Set the listing down again exactly, please, apart from its pictures.
[[ DATA LISTING, beginning ]]
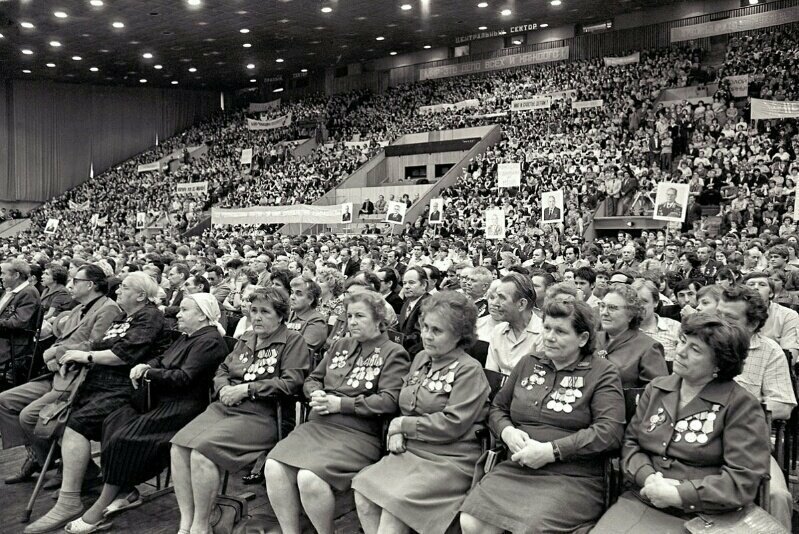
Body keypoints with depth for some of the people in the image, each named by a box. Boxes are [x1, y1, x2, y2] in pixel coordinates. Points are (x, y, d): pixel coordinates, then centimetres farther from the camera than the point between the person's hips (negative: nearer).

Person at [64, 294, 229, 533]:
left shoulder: (209, 341, -13)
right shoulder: (188, 338, 20)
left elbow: (183, 379, -20)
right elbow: (161, 360, 16)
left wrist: (148, 373, -12)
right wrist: (144, 367, -6)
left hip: (186, 407, -10)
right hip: (165, 400, 10)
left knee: (126, 435, -20)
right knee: (114, 422, -8)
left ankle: (100, 510, -10)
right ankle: (126, 492, -5)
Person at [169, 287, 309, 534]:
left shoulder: (293, 341, 0)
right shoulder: (245, 339, 23)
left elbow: (292, 382, -11)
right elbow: (222, 371, 24)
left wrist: (246, 389, -13)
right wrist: (224, 388, -1)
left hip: (260, 415, -7)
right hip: (224, 407, 7)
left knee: (202, 449, -26)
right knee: (178, 447, -16)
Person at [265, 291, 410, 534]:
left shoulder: (394, 353, 1)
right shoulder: (341, 345, 21)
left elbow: (389, 401, -10)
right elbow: (312, 379, 25)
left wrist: (341, 403, -13)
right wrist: (317, 394, 0)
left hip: (358, 433, -6)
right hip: (318, 425, 6)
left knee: (309, 477, -29)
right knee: (274, 466, -19)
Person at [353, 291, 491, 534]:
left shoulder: (469, 370, -9)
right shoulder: (421, 359, 13)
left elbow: (452, 425, -16)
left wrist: (401, 425, -9)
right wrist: (398, 432, -4)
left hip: (448, 460, -7)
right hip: (409, 451, 7)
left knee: (394, 501, -25)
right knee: (363, 493, -13)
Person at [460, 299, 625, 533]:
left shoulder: (602, 373, 2)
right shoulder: (528, 364, 17)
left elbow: (610, 431, -11)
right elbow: (497, 408, 23)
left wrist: (551, 451, -16)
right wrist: (508, 432, -1)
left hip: (573, 478, -4)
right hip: (514, 470, 4)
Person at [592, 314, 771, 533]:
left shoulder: (741, 406, -6)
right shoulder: (655, 389, 10)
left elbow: (743, 480, -12)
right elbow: (631, 442, 10)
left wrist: (678, 495, -17)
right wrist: (648, 477, -10)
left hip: (696, 516, -4)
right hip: (640, 500, 4)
[[ DATA LISTING, end ]]
■ WRITTEN REPLY:
Body keypoints with depth for some of the people in the image, each named by a box. Boxes are [x1, y1, x2, y2] in pixel coordinates. Points are (x, y, d): pixel coordinates, then centimetres farther from the camera than the point between the person's hips (negative: nearer).

Person at [64, 294, 229, 533]:
left shoulder: (209, 341, -13)
right shoulder: (188, 338, 20)
left elbow: (183, 379, -20)
right elbow: (161, 360, 16)
left wrist: (148, 373, -12)
right wrist: (144, 367, -6)
left hip: (186, 407, -10)
right hip: (165, 400, 10)
left knee: (126, 435, -20)
right knee: (114, 422, -8)
left ankle: (100, 510, -10)
right ankle: (126, 492, -5)
Person at [169, 287, 309, 534]:
left shoulder: (293, 341, 0)
right shoulder: (245, 339, 23)
left elbow: (292, 382, -11)
right elbow: (222, 371, 24)
left wrist: (246, 389, -13)
right wrist: (224, 388, -1)
left hip: (260, 415, -7)
right hip: (224, 407, 7)
left knee: (202, 449, -26)
right knee: (178, 447, -16)
Person at [265, 291, 410, 534]:
left shoulder: (394, 353, 1)
right shoulder: (341, 345, 21)
left elbow: (389, 401, -10)
right elbow: (312, 379, 25)
left wrist: (341, 403, -13)
right wrist: (317, 394, 0)
left hip: (358, 433, -6)
right hip: (318, 425, 6)
left knee: (309, 477, -29)
right knee: (274, 466, -19)
Person at [353, 291, 491, 534]:
left shoulder: (469, 370, -9)
right shoulder: (421, 359, 13)
left elbow: (452, 425, -16)
left wrist: (401, 425, -9)
right wrist: (398, 432, -4)
left hip: (448, 460, -7)
right hip: (409, 451, 7)
left knee: (394, 501, -25)
right knee: (363, 493, -13)
Person at [460, 299, 625, 533]:
left shoulder: (602, 373, 2)
right shoulder: (528, 364, 17)
left elbow: (610, 431, -11)
right elbow: (497, 408, 23)
left wrist: (551, 451, -16)
right wrist: (508, 432, -1)
left hip: (573, 478, -4)
right hip: (514, 470, 4)
Person at [592, 314, 771, 533]:
left shoulder: (741, 406, -6)
right shoulder: (655, 389, 10)
left elbow: (743, 480, -12)
right elbow: (631, 442, 10)
left wrist: (678, 495, -17)
right wrist: (648, 477, -10)
left hip: (696, 516, -4)
right hip: (640, 500, 4)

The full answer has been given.